Ah yes, you can't help but sympathize with the much-put-upon city.  "There hadn't been an answer to the complaint"!  Of course, there's nothing for it but to steal a disabled, mentally-disturbed man's house to assuage the offended dignity of the local authority.

Rubbish!  Judge Sankovitz is supposed to protect people against this sort of bureaucratic evil; his responsibility for this outrage is all the greater.
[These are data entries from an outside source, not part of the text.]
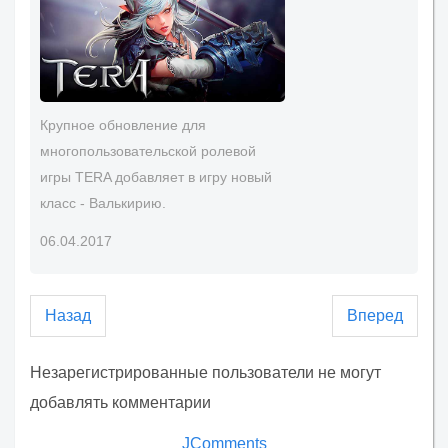
Крупное обновление для
многопользовательской ролевой
игры TERA добавляет в игру новый
класс - Валькирию.
06.04.2017
Назад
Вперед
Незарегистрированные пользователи не могут
добавлять комментарии
JComments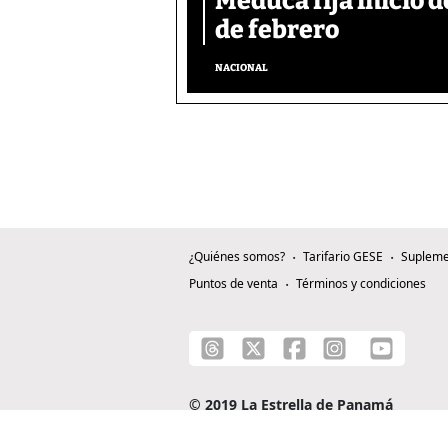
Meduca fija inicio d
de febrero
NACIONAL
¿Quiénes somos?
Tarifario GESE
Supleme
Puntos de venta
Términos y condiciones
© 2019 La Estrella de Panamá
C/ Alejandro A. Duque G. - Apartado 0815-0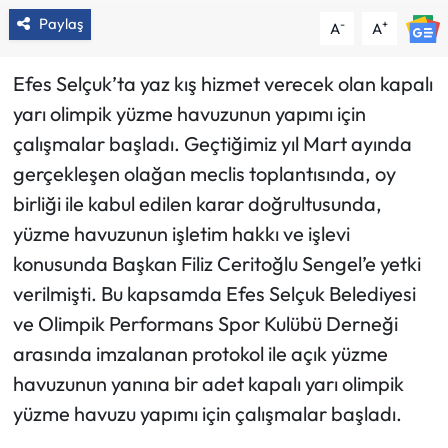
Paylaş
-
+
A
A
Efes Selçuk’ta yaz kış hizmet verecek olan kapalı
yarı olimpik yüzme havuzunun yapımı için
çalışmalar başladı. Geçtiğimiz yıl Mart ayında
gerçekleşen olağan meclis toplantısında, oy
birliği ile kabul edilen karar doğrultusunda,
yüzme havuzunun işletim hakkı ve işlevi
konusunda Başkan Filiz Ceritoğlu Sengel’e yetki
verilmişti. Bu kapsamda Efes Selçuk Belediyesi
ve Olimpik Performans Spor Kulübü Derneği
arasında imzalanan protokol ile açık yüzme
havuzunun yanına bir adet kapalı yarı olimpik
yüzme havuzu yapımı için çalışmalar başladı.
There's an old legal doctrine called "shock the court" or "shock the conscience of the court" which refers to a legal outcome that's so unreasonable, so unjust, that regardless of the technicalities of the law, the judge has to reverse it.  If stealing a mentally crippled man's house to collect 1% of its value doesn't shock Judge Sankovitz, what would?

The Judge has the power to dismiss the case with prejudice; he has the legal authority to cuss out the bureaucrats; he even has the power to declare the law unconstitutional due to its outrageous result, though he might be reversed on appeal.  If he truly felt the situation was wrong, he has the ability to fix it in one of several ways, or at least force more powerful people to go on record as defending the bureaucracy's action.

Like Pontius Pilate two millenia ago, he knows perfectly well what's the right thing to do, he even says so... and doesn't do it!  Why not?  Is there no longer any justice to be found in our "justice" system?

Down the Drano

If you think that this unjustified foreclosure is an aberration, we suggest that you read this report of how the Massachusetts authorities spent three days confiscating the contents of a hobbyist's home chemistry lab without a warrant even though it contained nothing but common household chemicals.  The commentator's posting ends:

There's a word for what just happened in Massachusetts. Tyranny. And it's something none of us should tolerate.

The combination of absolute fixation on procedures coupled with the power and willingness to foreclose on a sick, mentally crippled man for 1% of the value of his property and the power and willingness to invade a law-abiding man's home and confiscate harmless chemicals are examples of the humanistic, bureaucratic evil of which Mr. Solzhenitsyn warned us.  His books such as Gulag Archipelago and One day in the life of Ivan Denisovich lay bare the bureaucratic, procedural nature of the evil of prison camp administration which so abused him.

Bureaucracy, by its inherent nature, is prone to evil.  As George Washington put it, "Government, like fire, is an untrustworthy servant and a fearful master."  Will we listen to either of these men?  Or will we wait until the government comes to take our own house, when it's too late?